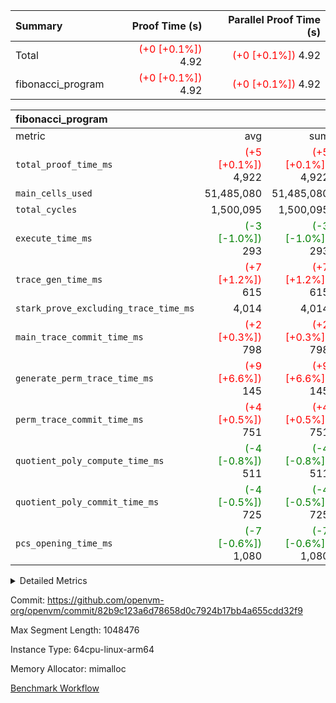 | Summary | Proof Time (s) | Parallel Proof Time (s) |
|:---|---:|---:|
| Total | <span style='color: red'>(+0 [+0.1%])</span> 4.92 | <span style='color: red'>(+0 [+0.1%])</span> 4.92 |
| fibonacci_program | <span style='color: red'>(+0 [+0.1%])</span> 4.92 | <span style='color: red'>(+0 [+0.1%])</span> 4.92 |


| fibonacci_program |||||
|:---|---:|---:|---:|---:|
|metric|avg|sum|max|min|
| `total_proof_time_ms ` | <span style='color: red'>(+5 [+0.1%])</span> 4,922 | <span style='color: red'>(+5 [+0.1%])</span> 4,922 | <span style='color: red'>(+5 [+0.1%])</span> 4,922 | <span style='color: red'>(+5 [+0.1%])</span> 4,922 |
| `main_cells_used     ` |  51,485,080 |  51,485,080 |  51,485,080 |  51,485,080 |
| `total_cycles        ` |  1,500,095 |  1,500,095 |  1,500,095 |  1,500,095 |
| `execute_time_ms     ` | <span style='color: green'>(-3 [-1.0%])</span> 293 | <span style='color: green'>(-3 [-1.0%])</span> 293 | <span style='color: green'>(-3 [-1.0%])</span> 293 | <span style='color: green'>(-3 [-1.0%])</span> 293 |
| `trace_gen_time_ms   ` | <span style='color: red'>(+7 [+1.2%])</span> 615 | <span style='color: red'>(+7 [+1.2%])</span> 615 | <span style='color: red'>(+7 [+1.2%])</span> 615 | <span style='color: red'>(+7 [+1.2%])</span> 615 |
| `stark_prove_excluding_trace_time_ms` |  4,014 |  4,014 |  4,014 |  4,014 |
| `main_trace_commit_time_ms` | <span style='color: red'>(+2 [+0.3%])</span> 798 | <span style='color: red'>(+2 [+0.3%])</span> 798 | <span style='color: red'>(+2 [+0.3%])</span> 798 | <span style='color: red'>(+2 [+0.3%])</span> 798 |
| `generate_perm_trace_time_ms` | <span style='color: red'>(+9 [+6.6%])</span> 145 | <span style='color: red'>(+9 [+6.6%])</span> 145 | <span style='color: red'>(+9 [+6.6%])</span> 145 | <span style='color: red'>(+9 [+6.6%])</span> 145 |
| `perm_trace_commit_time_ms` | <span style='color: red'>(+4 [+0.5%])</span> 751 | <span style='color: red'>(+4 [+0.5%])</span> 751 | <span style='color: red'>(+4 [+0.5%])</span> 751 | <span style='color: red'>(+4 [+0.5%])</span> 751 |
| `quotient_poly_compute_time_ms` | <span style='color: green'>(-4 [-0.8%])</span> 511 | <span style='color: green'>(-4 [-0.8%])</span> 511 | <span style='color: green'>(-4 [-0.8%])</span> 511 | <span style='color: green'>(-4 [-0.8%])</span> 511 |
| `quotient_poly_commit_time_ms` | <span style='color: green'>(-4 [-0.5%])</span> 725 | <span style='color: green'>(-4 [-0.5%])</span> 725 | <span style='color: green'>(-4 [-0.5%])</span> 725 | <span style='color: green'>(-4 [-0.5%])</span> 725 |
| `pcs_opening_time_ms ` | <span style='color: green'>(-7 [-0.6%])</span> 1,080 | <span style='color: green'>(-7 [-0.6%])</span> 1,080 | <span style='color: green'>(-7 [-0.6%])</span> 1,080 | <span style='color: green'>(-7 [-0.6%])</span> 1,080 |



<details>
<summary>Detailed Metrics</summary>

| group | num_segments | keygen_time_ms | commit_exe_time_ms |
| --- | --- | --- | --- |
| fibonacci_program | 1 | 395 | 5 | 

| group | air_name | quotient_deg | interactions | constraints |
| --- | --- | --- | --- | --- |
| fibonacci_program | AccessAdapterAir<16> | 4 | 5 | 11 | 
| fibonacci_program | AccessAdapterAir<2> | 4 | 5 | 11 | 
| fibonacci_program | AccessAdapterAir<32> | 4 | 5 | 11 | 
| fibonacci_program | AccessAdapterAir<4> | 4 | 5 | 11 | 
| fibonacci_program | AccessAdapterAir<64> | 4 | 5 | 11 | 
| fibonacci_program | AccessAdapterAir<8> | 4 | 5 | 11 | 
| fibonacci_program | BitwiseOperationLookupAir<8> | 2 | 2 | 4 | 
| fibonacci_program | MemoryMerkleAir<8> | 4 | 4 | 38 | 
| fibonacci_program | PersistentBoundaryAir<8> | 4 | 3 | 5 | 
| fibonacci_program | PhantomAir | 4 | 3 | 4 | 
| fibonacci_program | Poseidon2PeripheryAir<BabyBearParameters>, 1> | 2 | 1 | 286 | 
| fibonacci_program | ProgramAir | 1 | 1 | 4 | 
| fibonacci_program | RangeTupleCheckerAir<2> | 1 | 1 | 4 | 
| fibonacci_program | Rv32HintStoreAir | 4 | 19 | 21 | 
| fibonacci_program | VariableRangeCheckerAir | 1 | 1 | 4 | 
| fibonacci_program | VmAirWrapper<Rv32BaseAluAdapterAir, BaseAluCoreAir<4, 8> | 4 | 19 | 30 | 
| fibonacci_program | VmAirWrapper<Rv32BaseAluAdapterAir, LessThanCoreAir<4, 8> | 4 | 17 | 35 | 
| fibonacci_program | VmAirWrapper<Rv32BaseAluAdapterAir, ShiftCoreAir<4, 8> | 4 | 23 | 84 | 
| fibonacci_program | VmAirWrapper<Rv32BranchAdapterAir, BranchEqualCoreAir<4> | 4 | 11 | 17 | 
| fibonacci_program | VmAirWrapper<Rv32BranchAdapterAir, BranchLessThanCoreAir<4, 8> | 4 | 13 | 32 | 
| fibonacci_program | VmAirWrapper<Rv32CondRdWriteAdapterAir, Rv32JalLuiCoreAir> | 4 | 10 | 15 | 
| fibonacci_program | VmAirWrapper<Rv32JalrAdapterAir, Rv32JalrCoreAir> | 4 | 16 | 16 | 
| fibonacci_program | VmAirWrapper<Rv32LoadStoreAdapterAir, LoadSignExtendCoreAir<4, 8> | 4 | 18 | 21 | 
| fibonacci_program | VmAirWrapper<Rv32LoadStoreAdapterAir, LoadStoreCoreAir<4> | 4 | 17 | 27 | 
| fibonacci_program | VmAirWrapper<Rv32MultAdapterAir, DivRemCoreAir<4, 8> | 4 | 25 | 72 | 
| fibonacci_program | VmAirWrapper<Rv32MultAdapterAir, MulHCoreAir<4, 8> | 4 | 24 | 23 | 
| fibonacci_program | VmAirWrapper<Rv32MultAdapterAir, MultiplicationCoreAir<4, 8> | 4 | 19 | 13 | 
| fibonacci_program | VmAirWrapper<Rv32RdWriteAdapterAir, Rv32AuipcCoreAir> | 4 | 11 | 12 | 
| fibonacci_program | VmConnectorAir | 4 | 3 | 8 | 

| group | air_name | segment | rows | prep_cols | perm_cols | main_cols | cells |
| --- | --- | --- | --- | --- | --- | --- | --- |
| fibonacci_program | AccessAdapterAir<8> | 0 | 32 |  | 12 | 17 | 928 | 
| fibonacci_program | BitwiseOperationLookupAir<8> | 0 | 65,536 | 3 | 8 | 2 | 655,360 | 
| fibonacci_program | MemoryMerkleAir<8> | 0 | 256 |  | 12 | 32 | 11,264 | 
| fibonacci_program | PersistentBoundaryAir<8> | 0 | 32 |  | 8 | 20 | 896 | 
| fibonacci_program | PhantomAir | 0 | 2 |  | 8 | 6 | 28 | 
| fibonacci_program | Poseidon2PeripheryAir<BabyBearParameters>, 1> | 0 | 256 |  | 8 | 300 | 78,848 | 
| fibonacci_program | ProgramAir | 0 | 4,096 |  | 8 | 10 | 73,728 | 
| fibonacci_program | RangeTupleCheckerAir<2> | 0 | 524,288 | 2 | 8 | 1 | 4,718,592 | 
| fibonacci_program | Rv32HintStoreAir | 0 | 4 |  | 24 | 32 | 224 | 
| fibonacci_program | VariableRangeCheckerAir | 0 | 262,144 | 2 | 8 | 1 | 2,359,296 | 
| fibonacci_program | VmAirWrapper<Rv32BaseAluAdapterAir, BaseAluCoreAir<4, 8> | 0 | 1,048,576 |  | 28 | 36 | 67,108,864 | 
| fibonacci_program | VmAirWrapper<Rv32BaseAluAdapterAir, LessThanCoreAir<4, 8> | 0 | 524,288 |  | 24 | 37 | 31,981,568 | 
| fibonacci_program | VmAirWrapper<Rv32BranchAdapterAir, BranchEqualCoreAir<4> | 0 | 262,144 |  | 16 | 26 | 11,010,048 | 
| fibonacci_program | VmAirWrapper<Rv32BranchAdapterAir, BranchLessThanCoreAir<4, 8> | 0 | 4 |  | 20 | 32 | 208 | 
| fibonacci_program | VmAirWrapper<Rv32CondRdWriteAdapterAir, Rv32JalLuiCoreAir> | 0 | 131,072 |  | 16 | 18 | 4,456,448 | 
| fibonacci_program | VmAirWrapper<Rv32JalrAdapterAir, Rv32JalrCoreAir> | 0 | 16 |  | 20 | 28 | 768 | 
| fibonacci_program | VmAirWrapper<Rv32LoadStoreAdapterAir, LoadStoreCoreAir<4> | 0 | 16 |  | 28 | 40 | 1,088 | 
| fibonacci_program | VmAirWrapper<Rv32RdWriteAdapterAir, Rv32AuipcCoreAir> | 0 | 8 |  | 16 | 21 | 296 | 
| fibonacci_program | VmConnectorAir | 0 | 2 | 1 | 8 | 4 | 24 | 

| group | segment | trace_gen_time_ms | total_proof_time_ms | total_cycles | total_cells | stark_prove_excluding_trace_time_ms | quotient_poly_compute_time_ms | quotient_poly_commit_time_ms | perm_trace_commit_time_ms | pcs_opening_time_ms | main_trace_commit_time_ms | main_cells_used | generate_perm_trace_time_ms | execute_time_ms |
| --- | --- | --- | --- | --- | --- | --- | --- | --- | --- | --- | --- | --- | --- | --- |
| fibonacci_program | 0 | 615 | 4,922 | 1,500,095 | 122,458,476 | 4,014 | 511 | 725 | 751 | 1,080 | 798 | 51,485,080 | 145 | 293 | 

</details>


Commit: https://github.com/openvm-org/openvm/commit/82b9c123a6d78658d0c7924b17bb4a655cdd32f9

Max Segment Length: 1048476

Instance Type: 64cpu-linux-arm64

Memory Allocator: mimalloc

[Benchmark Workflow](https://github.com/openvm-org/openvm/actions/runs/13230301268)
########################################
Wherever the line holding "8 | 20 | 896 |" falls in the entries above, copy exactly from it through the line holding "36 | 67,108,864 |", inclusive, and add nothing.

**Reply**:
| fibonacci_program | PersistentBoundaryAir<8> | 0 | 32 |  | 8 | 20 | 896 | 
| fibonacci_program | PhantomAir | 0 | 2 |  | 8 | 6 | 28 | 
| fibonacci_program | Poseidon2PeripheryAir<BabyBearParameters>, 1> | 0 | 256 |  | 8 | 300 | 78,848 | 
| fibonacci_program | ProgramAir | 0 | 4,096 |  | 8 | 10 | 73,728 | 
| fibonacci_program | RangeTupleCheckerAir<2> | 0 | 524,288 | 2 | 8 | 1 | 4,718,592 | 
| fibonacci_program | Rv32HintStoreAir | 0 | 4 |  | 24 | 32 | 224 | 
| fibonacci_program | VariableRangeCheckerAir | 0 | 262,144 | 2 | 8 | 1 | 2,359,296 | 
| fibonacci_program | VmAirWrapper<Rv32BaseAluAdapterAir, BaseAluCoreAir<4, 8> | 0 | 1,048,576 |  | 28 | 36 | 67,108,864 | 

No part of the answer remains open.